Depuis 2010 des éléments nouveaux sont survenus :

– Les demandes n’émanent plus seulement de couples Homme/Femme, mais aussi de couples d’hommes, et d’hommes ou de femmes seuls.

– Des offres de GPA se sont développées dans certains pays étrangers, avec une grande hétérogénéité des législations d’un pays à l’autre.

– Le Marché de la Procréation est en pleine expansion, avec des organisations Transnationales qui font la promotion de la GPA.

– La GPA reste prohibée en France. Mais se pose la question de l’établissement de la filiation et de l’état-civil d’enfants nés par GPA à l’étranger par la volonté de « parents d’intention », contournant la loi française.

Il est intéressant de prendre connaissance des propos de membres du CCNE entendus lors des délibérations du CCNE – avant de rendre l’Avis N° 126 de juin 2017 :

– « De tout temps, ceux qui sont en situation de supériorité ont cherché à mettre les autres en servitude » .

– « La GPA, quand c’est lucratif, c’est de l’esclavage. Quand c’est familial, c’est pire ! »

faisant référence aux catastrophes survenues au sein d’une même famille ( ablation chirurgicale de l’utérus de la mère porteuse pour arrêter une hémorragie incontrôlable ; enfant finalement gardé pour elle par la mère porteuse, et non remis à sa sœur malgré leur accord initial ; accès mélancolique et suicide de la mère porteuse après la séparation d’avec l’enfant…).

Le CCNE a conclu que ce qui n’était pas éthique dans la demande de couples hétérosexuels (Avis 110) ne l’était pas plus pour les couples d’hommes ou les personnes seules (Avis 126).

Toutefois, les partisans de la GPA ne désarment pas

Face à la pression médiatique qui y consacre souvent une publicité outrageusement favorable éloignée des réalités et aux demandes de ses partisans qui essaient d’avancer progressivement vers une ouverture, à partir de jugements prononcés par des magistrats différents sur des cas particuliers et d’un effet cumulatif de jurisprudences, il importe d’éclairer comment s’organise la Marché de la GPA.

La GPA implique de nombreux acteurs : les parents d’intention, la mère porteuse, parfois la donneuse d’ovocytes, l’enfant, les intermédiaires qui sont les grands bénéficiaires de ce marché. Ce marché transnational et ses intermédiaires s’appuient sur :

– le développement des moyens de communication,

– l’extension d’Internet, donnant accès à des Sites de promotion de la GPA, avec des catalogues vantant facilités et promesses attractives…

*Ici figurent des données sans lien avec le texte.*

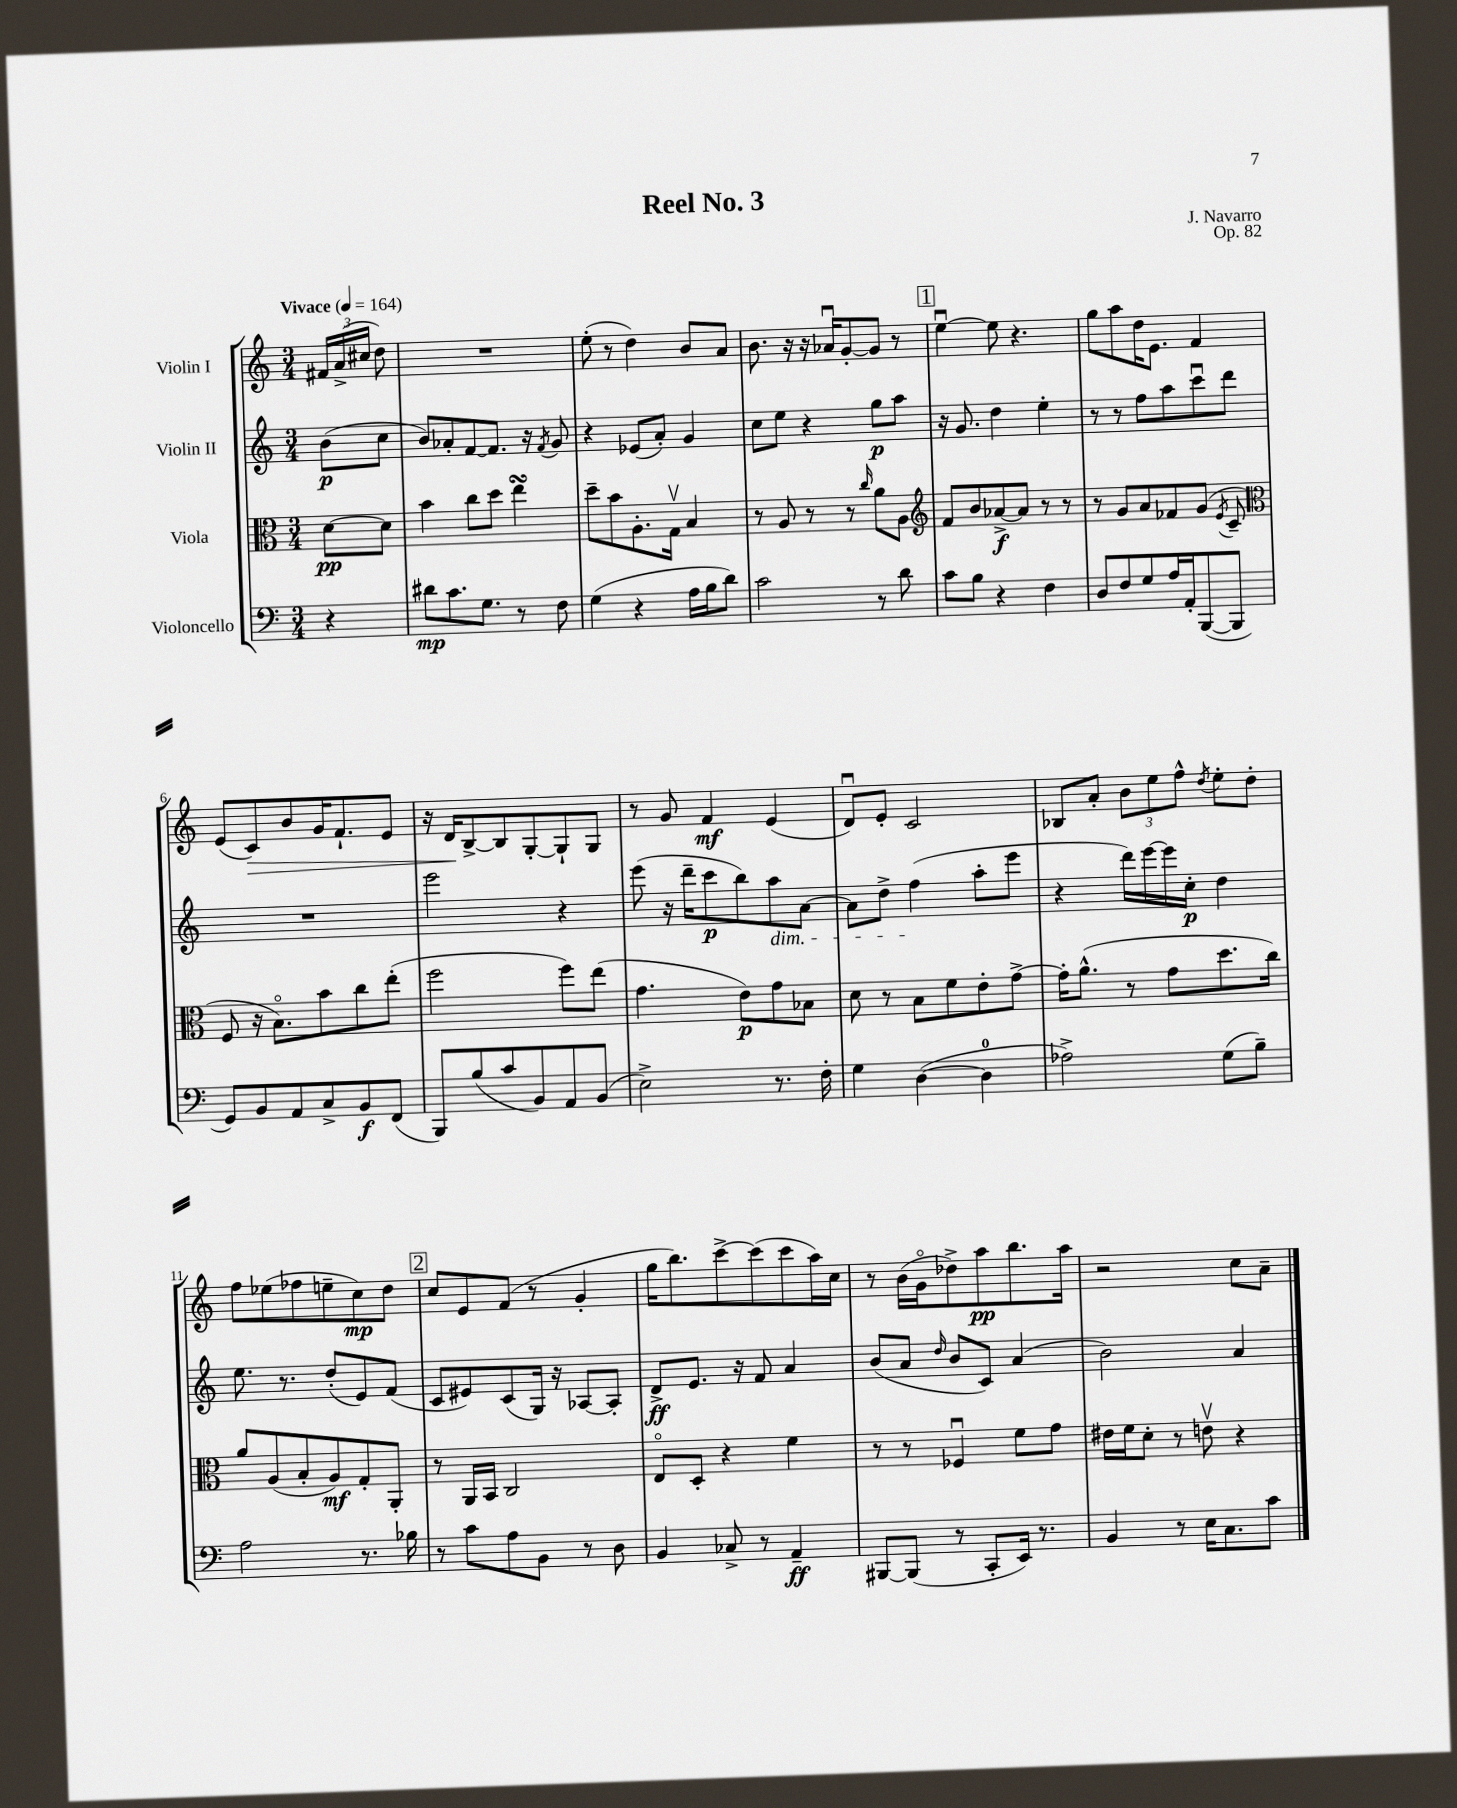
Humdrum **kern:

– l’encadrement par des agences qui réunissent et disposent de professionnels spécialisés : médecins, assureurs, avocats, juristes, banques…

Les enjeux financiers sont considérables et contribuent au développement d’un Tourisme Procréatif.

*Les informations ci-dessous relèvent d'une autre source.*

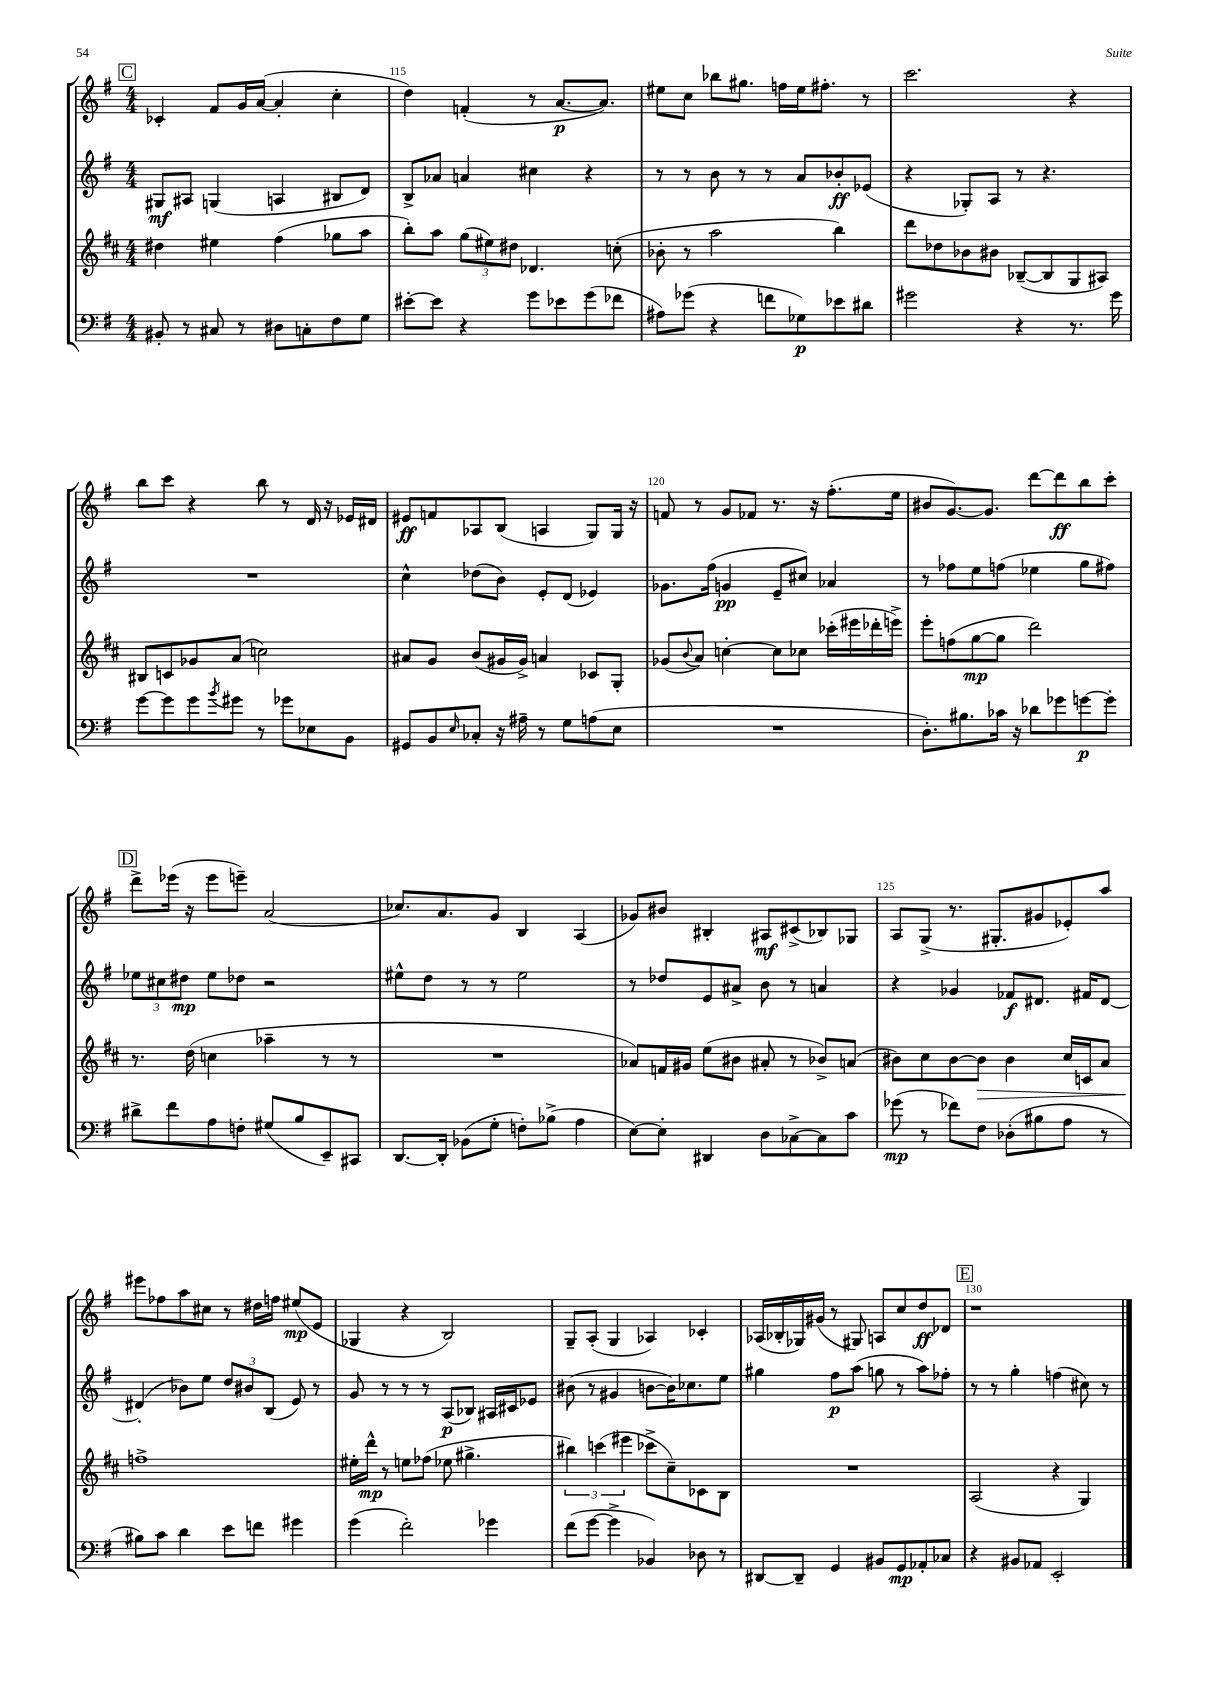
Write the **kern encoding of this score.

Qui sont les victimes de ce marché ? les mères porteuses et l’enfant

Les mères porteuses sont soumises à de multiples violences :

-Des violences juridiques :

Ces femmes ne sont pas en situation de pouvoir négocier les contrats auxquels elles sont soumises.

-Des violences économiques :

Elles n’obtiennent pas de dédommagement en cas de fausse-couche spontanée, ou d’aide pour leur la famille en cas de décès.

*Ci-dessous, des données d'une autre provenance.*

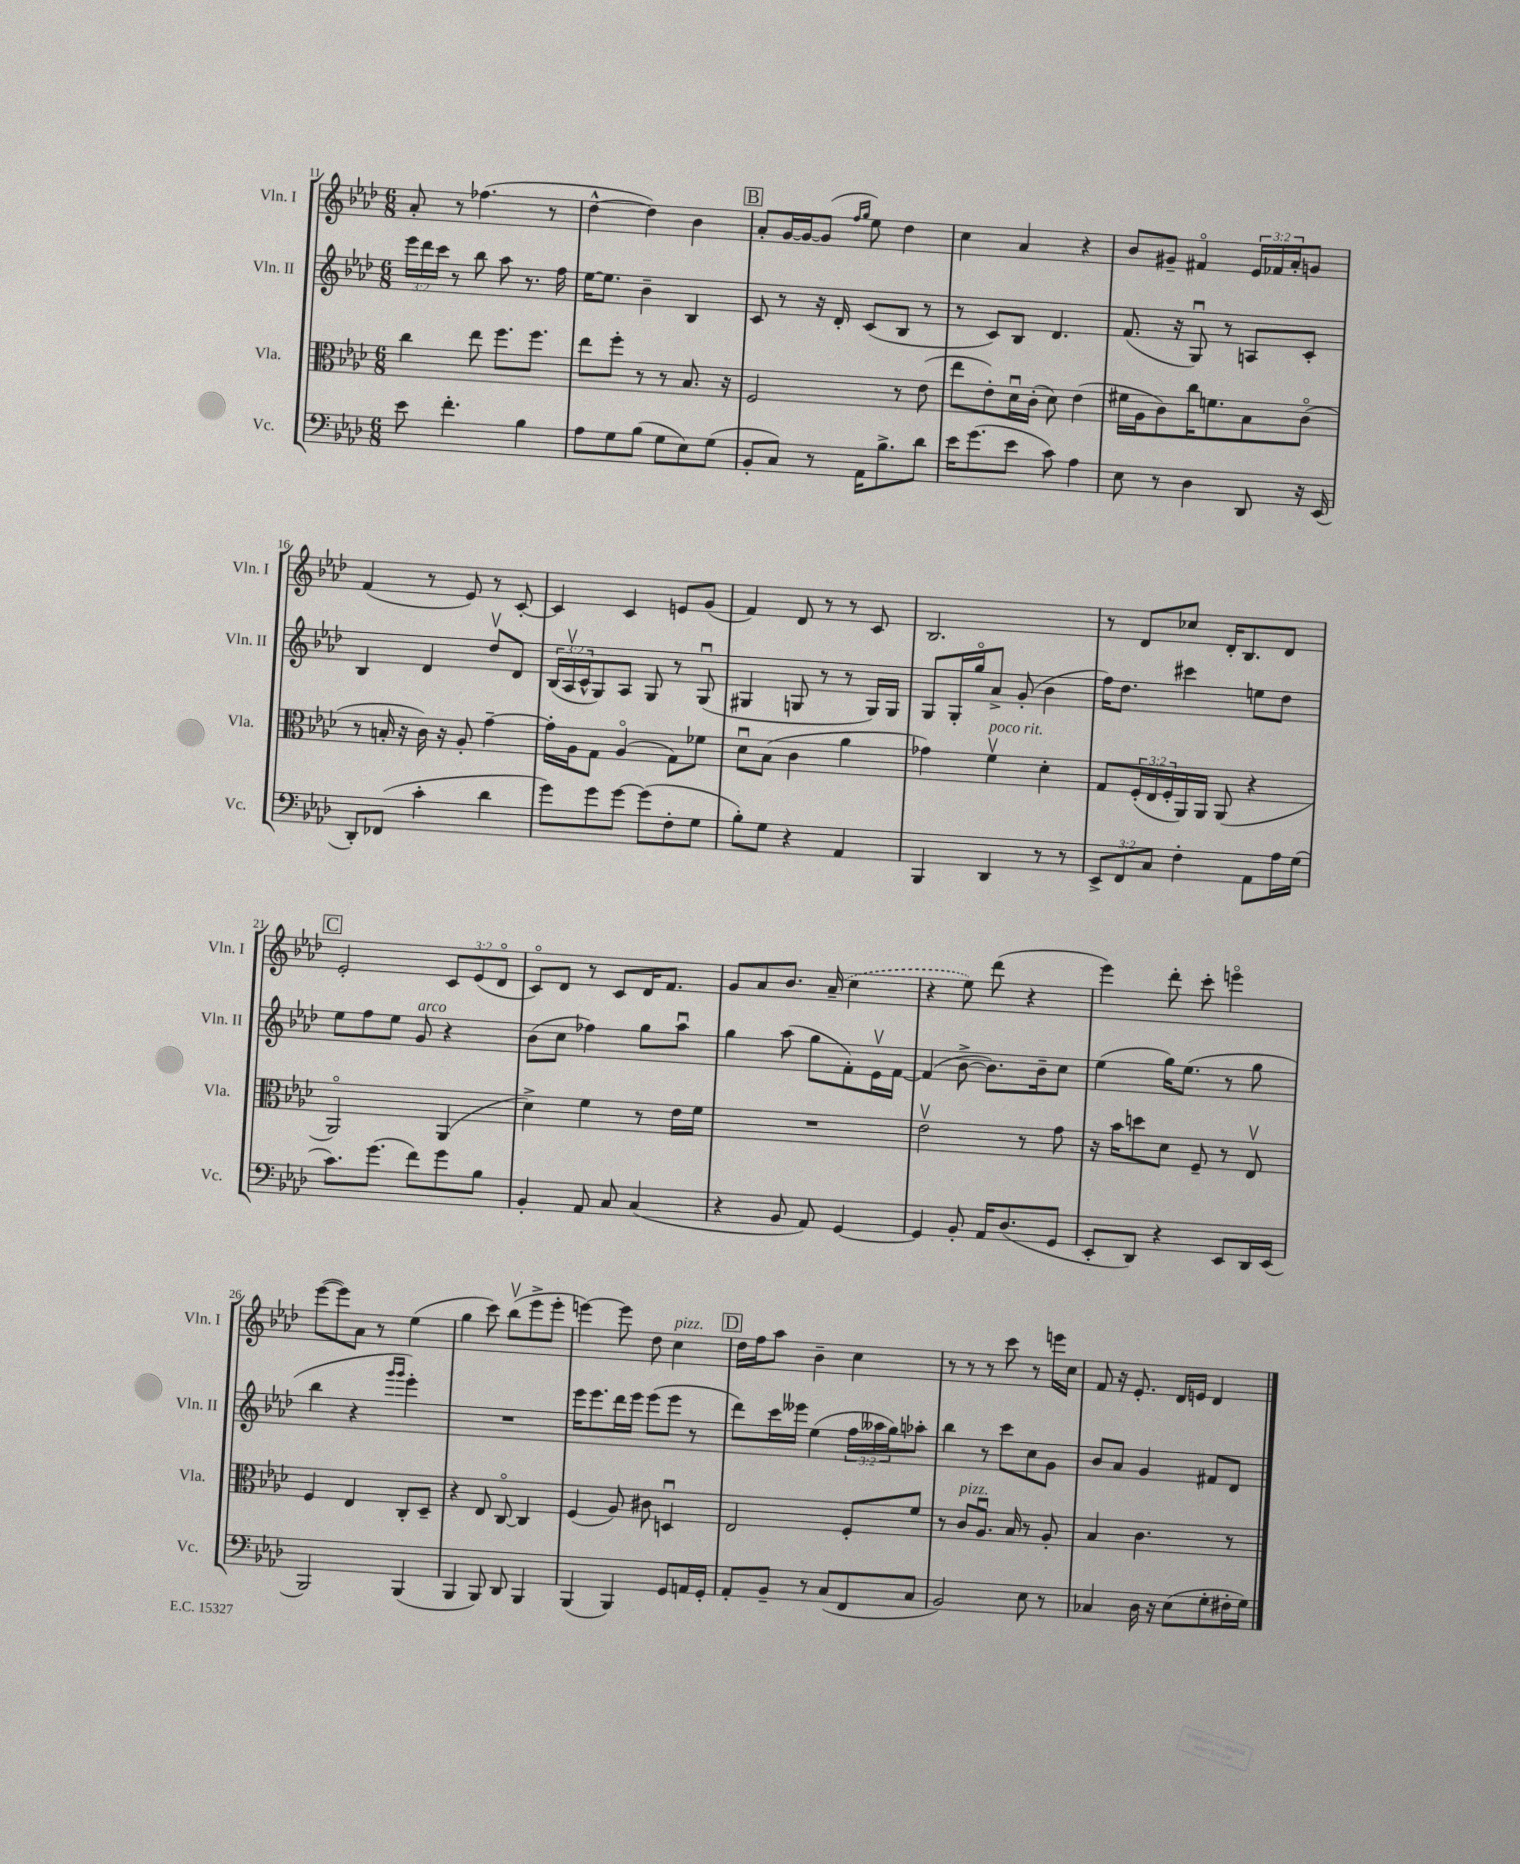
<<
\new StaffGroup <<
\new Staff = "s0" \with { instrumentName = "Vln. I" shortInstrumentName = "Vln. I" } {
    \clef treble \key aes \major \numericTimeSignature \time 6/8 \override Staff.TupletNumber.text = #tuplet-number::calc-fraction-text
    aes'8-. r8 fes''4.( r8 |
    des''4~-^ des''4) bes'4 |
    \mark \markup { \box "B" } aes'8-. g'16~ g'16~ g'8( \grace { f''16 g''16 } ees''8) des''4 |
    c''4 aes'4 r4 |
    bes'8 gis'8-- fis'4\flageolet \tuplet 3/2 { ees'16 fes'16 aes'16-. } g'8 |
    f'4( r8 ees'8) r8 c'8~-. |
    c'4 c'4 e'8 g'8( |
    f'4) des'8 r8 r8 c'8 |
    bes2. |
    r8 des'8 ces''8 des'16-. bes8. des'8 |
    \mark \markup { \box "C" } ees'2-. \tuplet 3/2 { c'8 ees'8( des'8\flageolet } |
    c'8\flageolet) des'8 r8 c'8 des'16 f'8. |
    g'8 aes'8 bes'8. \once \slurDashed aes'16--( c''4 |
    r4 ees''8) des'''8( r4 |
    ees'''4) des'''8-. c'''8-. e'''4\flageolet |
    ees'''8~( ees'''8) aes'8 r8 ees''4( |
    g''4 c'''8) bes''8\upbow( ees'''8-> ees'''8-. |
    e'''4~) e'''8 des''8 c''4^\markup { \italic "pizz." } |
    \mark \markup { \box "D" } des''16 f''16 aes''8 bes'4-- c''4 |
    r8 r8 r8 c'''8 r8 e'''16 c''16 |
    f'8 r16 ees'8.-. des'16 e'16 des'4 \bar "|." |
}
\new Staff = "s1" \with { instrumentName = "Vln. II" shortInstrumentName = "Vln. II" } {
    \clef treble \key aes \major \numericTimeSignature \time 6/8 \override Staff.TupletNumber.text = #tuplet-number::calc-fraction-text
    \tuplet 3/2 { ees'''16 des'''16 c'''16 } r8 bes''8 aes''8 r8. f''16 |
    ees''16~ ees''8. bes'4-- bes4 |
    \mark \markup { \box "B" } c'8 r8 r16 des'16-. c'8( bes8 r8 |
    r8 c'8) bes8 des'4. |
    f'8.( r16 g8\downbow) r8 a8 c'8-. |
    bes4 des'4 des''8\upbow des'8 |
    \tuplet 3/2 { bes16( aes16\upbow c'16-^ } g8) aes8 g8 r8 g8\downbow( |
    gis4 g8 r8 r8 g16) g16 |
    g8 g16-. g''16\flageolet aes'8-> g'8-.( bes'4 |
    f''16) des''8. cis'''4 e''8 des''8 |
    \mark \markup { \box "C" } ees''8 f''8 ees''8 g'8^\markup { \italic "arco" } r4 |
    bes'8( c''8 fes''4) g''8 aes''8\downbow |
    g''4 aes''8( g''8 f'8-.) ees'16\upbow f'16~ |
    f'4( bes'8~-> bes'8.) bes'16-- c''8 |
    ees''4( g''16) ees''8.( r8 g''8 |
    bes''4 r4 \grace { g'''16 g'''16 } ees'''4-.) |
    R2. |
    ees'''16 ees'''8. des'''16 ees'''16 ees'''8( ees'''8 r8 |
    \mark \markup { \box "D" } des'''8) c'''16 eeses'''16 ees''4( \tuplet 3/2 { f''16 aeses''16 g''16) } aes''8-. |
    bes''4 r8 c'''8 c''8 g'8 |
    bes'8 aes'8 g'4 fis'8 des'8 \bar "|." |
}
\new Staff = "s2" \with { instrumentName = "Vla." shortInstrumentName = "Vla." } {
    \clef alto \key aes \major \numericTimeSignature \time 6/8 \override Staff.TupletNumber.text = #tuplet-number::calc-fraction-text
    c''4 ees''8 f''8. f''8. |
    ees''8 f''8-. r8 r8 bes8. r16 |
    \mark \markup { \box "B" } f2 r8 ees'8( |
    ees''8 ees'8-.) des'16\downbow c'16-.( des'8) ees'4( |
    fis'16 aes16 c'8) c''16 f'8. bes8 c'8\flageolet( |
    r8 b16-. r16 c'16) r16 aes8-. g'4~-- |
    g'16-. aes16 g8 aes4\flageolet( g8) fes'8 |
    des'8\downbow bes8( c'4 aes'4 |
    ges'4) f'4\upbow^\markup { \italic "poco rit." } des'4-. |
    g8 \tuplet 3/2 { f16-.( ees16 f16-. } aes,16) aes,16 aes,8( r4 |
    \mark \markup { \box "C" } aes,2\flageolet) aes,4( |
    des'4->) f'4 r8 ees'16 f'16 |
    R2. |
    ees'2\upbow r8 g'8 |
    r16 bes'16 d''8 des'8 f8-- r8 ees8\upbow |
    f4 ees4 c8-. des8-- |
    r4 ees8 c8~\flageolet c4 |
    f4( aes8) cis'8 d4\downbow |
    \mark \markup { \box "D" } ees2 f8-. f'8 |
    r8 c'8^\markup { \italic "pizz." } aes8.\downbow bes16 r8 aes8-. |
    bes4 c'4. r8 \bar "|." |
}
\new Staff = "s3" \with { instrumentName = "Vc." shortInstrumentName = "Vc." } {
    \clef bass \key aes \major \numericTimeSignature \time 6/8 \override Staff.TupletNumber.text = #tuplet-number::calc-fraction-text
    ees'8 f'4.-. bes4 |
    aes8 g8 bes8( g8 ees8) g8( |
    \mark \markup { \box "B" } bes,8-. c8) r8 aes,16 bes8.-> des'8 |
    ees'16 g'8.( ees'8 c'8) aes4 |
    ees8 r8 des4 des,8 r16 ees,16( |
    des,8-.) fes,8( c'4-. des'4 |
    g'8) g'8 g'8~ g'8( f8-. g8 |
    bes8-.) g8 r4 aes,4 |
    bes,,4 des,4 r8 r8 |
    \tuplet 3/2 { ees,8-> f,8 c8 } f4-. aes,8 aes16 g16( |
    \mark \markup { \box "C" } c'8.) g'8.( f'8) g'8 bes8 |
    bes,4-. aes,8 c8 c4( |
    r4 bes,8 aes,8) g,4~ |
    g,4 bes,8-. aes,16 des8.( g,8 |
    ees,8-. des,8) r4 ees,8 des,16 ees,16( |
    bes,,2) bes,,4( |
    bes,,4 bes,,8) des,8 bes,,4 |
    bes,,4( bes,,4) g,8 a,16 g,16-. |
    \mark \markup { \box "D" } aes,8-. bes,8-- r8 c8( f,8 c8 |
    bes,2) ees8 r8 |
    ces4 des16 r16 ees8( g8-. fis16-. g16) \bar "|." |
}
>>
>>
\layout { \context { \Score currentBarNumber = #11 } }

-Des violences médicales :

Les grossesses multiples sont favorisées par transfert d’un nombre excessif d’embryons, pour en assurer l’ implantation utérine quitte à procéder ensuite à des réductions embryonnaires, toutes manipulations forcément à risques.

Les Mères Porteuses sont tenues à la poursuite de la grossesse même en cas de survenue de problèmes de santé. La possibilité d’IVG leur est retirée, même si elle est souhaitée à titre personnel ou médical. En cas d’arrêt de la grossesse pour des raisons personnelles, elles seraient tenues de rembourser l’ensemble des agents et intermédiaires, ce qui est bien sûr en dehors de leurs possibilités.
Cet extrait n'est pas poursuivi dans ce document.